San Mateo pone de relieve la eficacia productiva de la semilla. Empieza refiriendo lo producido por la tierra buena, a partir del mayor resultado: “…dieron fruto, una ciento, otra sesenta, otra treinta”. El orden (diverso al de Mc 4,8) no es un simple detalle. San Mateo enfoca la parábola desde el sentido teológico de la “plenitud”, que conlleva la época mesiánica, tema característico de su evangelio. Se centra además en los discípulos de Jesús, destacando su capacidad de comprensión, frente a la ignorancia de los “otros”: “a ustedes se les ha dado el conocer los misterios del Reino de los cielos, pero a ellos no…” Esto alude a un compromiso mayor.
 
 
Cuando san Mateo escribe su evangelio (alrededor del año 80 d.C.), existe desencanto por los pocos resultados de la misión entre los judíos, que no aceptan a Jesús como Mesías, ni escuchan su mensaje. Y aunque la comunidad cristiana ha recibido el Evangelio y reconoce que vive ya la “plenitud la historia”, corre también el riesgo de caer en la ofuscación de Israel. Por eso, san Mateo llama con fuerza a la comunidad, para que tenga adhesión firme a la persona y a la palabra de Jesús, de modo que pueda, como “tierra buena”, dar los frutos esperados por Dios. Las cantidades pueden variar, pero lo importante es fructificar.
 
 
También san Pablo, al insistir en que los cristianos vivamos según el Espíritu para reproducir la imagen del Hijo de Dios, pide que testimoniemos aquí en la tierra la condición gloriosa y celestial del “Primogénito entre muchos hermanos”. Reproducir su imagen significa que asumamos nuestra condición plena de hijos, pero todavía en espera de participar en la gloria definitiva, cuando las creaturas, una vez liberadas de sus ataduras, también participen en la herencia de los hijos.
 
 
Mientras los discípulos misioneros de Jesús sigamos esforzándonos por ayudar a fructificar la Palabra divina en nosotros, también colaboramos con la creación entera que anhela participar de la libertad de los hijos de Dios, pues la maldad humana frustró su plan original.

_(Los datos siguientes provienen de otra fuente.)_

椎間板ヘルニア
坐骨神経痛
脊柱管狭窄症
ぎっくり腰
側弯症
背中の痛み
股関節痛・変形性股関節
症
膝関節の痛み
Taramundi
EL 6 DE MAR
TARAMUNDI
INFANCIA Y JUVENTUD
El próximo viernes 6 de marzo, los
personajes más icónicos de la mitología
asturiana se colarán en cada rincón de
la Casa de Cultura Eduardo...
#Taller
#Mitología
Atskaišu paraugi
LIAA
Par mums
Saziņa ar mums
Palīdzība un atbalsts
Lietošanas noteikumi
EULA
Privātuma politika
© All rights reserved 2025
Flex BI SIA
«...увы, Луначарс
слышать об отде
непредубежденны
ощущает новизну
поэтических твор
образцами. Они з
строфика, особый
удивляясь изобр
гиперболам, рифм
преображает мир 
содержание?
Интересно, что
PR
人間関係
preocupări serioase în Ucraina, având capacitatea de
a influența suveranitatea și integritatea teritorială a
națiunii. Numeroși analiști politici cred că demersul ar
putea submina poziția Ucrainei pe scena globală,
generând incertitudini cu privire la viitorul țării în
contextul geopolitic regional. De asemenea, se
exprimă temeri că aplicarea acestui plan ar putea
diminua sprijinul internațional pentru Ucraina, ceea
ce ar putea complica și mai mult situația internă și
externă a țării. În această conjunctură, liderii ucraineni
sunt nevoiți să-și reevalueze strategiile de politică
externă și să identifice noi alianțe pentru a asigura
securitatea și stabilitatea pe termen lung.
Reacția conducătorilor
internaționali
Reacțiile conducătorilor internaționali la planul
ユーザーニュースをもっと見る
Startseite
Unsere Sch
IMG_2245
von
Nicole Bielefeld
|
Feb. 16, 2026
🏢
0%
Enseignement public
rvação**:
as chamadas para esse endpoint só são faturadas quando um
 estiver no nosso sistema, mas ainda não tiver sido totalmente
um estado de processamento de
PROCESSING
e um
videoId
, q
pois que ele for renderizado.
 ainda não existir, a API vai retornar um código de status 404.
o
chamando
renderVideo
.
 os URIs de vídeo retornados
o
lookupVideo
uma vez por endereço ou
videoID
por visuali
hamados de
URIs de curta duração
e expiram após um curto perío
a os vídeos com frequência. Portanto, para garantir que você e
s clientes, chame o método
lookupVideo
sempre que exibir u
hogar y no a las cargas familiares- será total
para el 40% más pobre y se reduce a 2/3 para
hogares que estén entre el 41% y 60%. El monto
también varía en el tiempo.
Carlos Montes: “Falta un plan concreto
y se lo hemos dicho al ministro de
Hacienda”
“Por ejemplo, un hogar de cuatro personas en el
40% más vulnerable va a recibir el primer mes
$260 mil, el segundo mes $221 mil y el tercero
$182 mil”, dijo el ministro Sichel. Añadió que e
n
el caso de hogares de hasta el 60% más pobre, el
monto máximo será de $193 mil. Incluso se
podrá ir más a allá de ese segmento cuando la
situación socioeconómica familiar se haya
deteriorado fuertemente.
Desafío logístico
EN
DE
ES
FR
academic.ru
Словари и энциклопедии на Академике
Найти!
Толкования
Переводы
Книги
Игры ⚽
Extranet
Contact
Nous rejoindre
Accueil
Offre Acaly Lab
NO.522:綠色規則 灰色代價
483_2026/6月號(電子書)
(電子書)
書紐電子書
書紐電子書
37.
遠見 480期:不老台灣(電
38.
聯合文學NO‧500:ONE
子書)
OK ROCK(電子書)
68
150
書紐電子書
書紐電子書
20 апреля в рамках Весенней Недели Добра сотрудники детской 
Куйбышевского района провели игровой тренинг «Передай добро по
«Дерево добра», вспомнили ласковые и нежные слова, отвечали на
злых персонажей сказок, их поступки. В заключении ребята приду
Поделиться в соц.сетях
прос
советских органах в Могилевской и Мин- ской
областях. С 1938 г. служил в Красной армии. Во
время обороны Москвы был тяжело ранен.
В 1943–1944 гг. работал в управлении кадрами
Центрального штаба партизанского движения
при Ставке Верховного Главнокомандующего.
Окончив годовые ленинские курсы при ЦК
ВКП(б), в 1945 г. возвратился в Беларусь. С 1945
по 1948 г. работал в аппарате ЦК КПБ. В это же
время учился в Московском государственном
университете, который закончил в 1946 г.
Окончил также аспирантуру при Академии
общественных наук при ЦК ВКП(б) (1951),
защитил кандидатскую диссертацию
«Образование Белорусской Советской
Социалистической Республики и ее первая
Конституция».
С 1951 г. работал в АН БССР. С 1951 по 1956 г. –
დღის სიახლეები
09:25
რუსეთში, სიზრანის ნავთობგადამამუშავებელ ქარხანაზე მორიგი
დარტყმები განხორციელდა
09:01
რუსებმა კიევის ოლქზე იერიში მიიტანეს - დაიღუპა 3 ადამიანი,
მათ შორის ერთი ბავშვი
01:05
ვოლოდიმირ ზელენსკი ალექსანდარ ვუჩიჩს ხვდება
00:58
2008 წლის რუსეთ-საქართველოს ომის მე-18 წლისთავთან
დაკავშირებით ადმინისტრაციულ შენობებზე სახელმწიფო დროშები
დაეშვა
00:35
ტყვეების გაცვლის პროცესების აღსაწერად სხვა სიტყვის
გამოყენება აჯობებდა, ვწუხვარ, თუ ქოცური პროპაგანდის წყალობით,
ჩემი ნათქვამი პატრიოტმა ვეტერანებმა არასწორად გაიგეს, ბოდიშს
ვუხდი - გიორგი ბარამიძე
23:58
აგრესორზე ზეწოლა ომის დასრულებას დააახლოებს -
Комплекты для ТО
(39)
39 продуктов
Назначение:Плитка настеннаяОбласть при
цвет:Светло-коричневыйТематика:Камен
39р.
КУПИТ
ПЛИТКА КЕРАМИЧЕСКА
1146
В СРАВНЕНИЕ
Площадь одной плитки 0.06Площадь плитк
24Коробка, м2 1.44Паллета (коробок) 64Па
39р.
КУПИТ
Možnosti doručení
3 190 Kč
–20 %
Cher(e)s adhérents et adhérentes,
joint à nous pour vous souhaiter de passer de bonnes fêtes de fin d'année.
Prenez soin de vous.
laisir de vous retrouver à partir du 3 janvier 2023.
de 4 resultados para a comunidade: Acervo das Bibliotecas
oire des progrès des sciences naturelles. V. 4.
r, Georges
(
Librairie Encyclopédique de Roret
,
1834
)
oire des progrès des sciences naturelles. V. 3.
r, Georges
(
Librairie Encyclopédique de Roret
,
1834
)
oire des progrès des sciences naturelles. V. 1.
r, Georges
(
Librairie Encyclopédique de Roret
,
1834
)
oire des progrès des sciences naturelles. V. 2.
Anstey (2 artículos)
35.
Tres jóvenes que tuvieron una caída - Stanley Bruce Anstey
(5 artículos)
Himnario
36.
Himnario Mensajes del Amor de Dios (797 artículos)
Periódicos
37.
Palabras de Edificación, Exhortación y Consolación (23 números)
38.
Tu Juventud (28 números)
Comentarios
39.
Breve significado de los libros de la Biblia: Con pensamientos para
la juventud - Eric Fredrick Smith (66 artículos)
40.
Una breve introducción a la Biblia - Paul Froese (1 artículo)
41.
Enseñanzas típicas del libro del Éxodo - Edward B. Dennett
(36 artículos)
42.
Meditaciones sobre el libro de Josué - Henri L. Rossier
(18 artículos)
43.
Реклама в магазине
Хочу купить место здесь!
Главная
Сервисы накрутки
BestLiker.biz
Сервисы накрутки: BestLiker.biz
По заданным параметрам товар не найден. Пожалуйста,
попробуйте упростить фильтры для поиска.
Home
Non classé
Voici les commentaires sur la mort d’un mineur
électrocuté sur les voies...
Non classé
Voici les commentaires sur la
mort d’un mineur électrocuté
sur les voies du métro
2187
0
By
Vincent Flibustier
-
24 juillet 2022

Si bien la Palabra del Señor posee eficacia en sí misma, es imprescindible la participación y colaboración nuestra. De lo contrario se corre el riesgo de caer en una ofuscación que podría provocar que lo que debiera ser causa de salvación, llegue a convertirse en motivo de auto condena. En efecto, el mayor pecado es precisamente la obstinación, “porque viendo no ven y oyendo no oyen ni entienden”.
 
 
Teniendo ya el don del Espíritu que intercede por nosotros, caminemos juntos, dando frutos, hacia nuestra condición final y definitiva de hijos de Dios y cuidando de no caer en la obcecación, la cual cierra el espacio a la gracia e impide salvación que el Padre nos otorga gratuitamente en su Hijo amado, quien se nos ofrece en su Palabra y en la Eucaristía.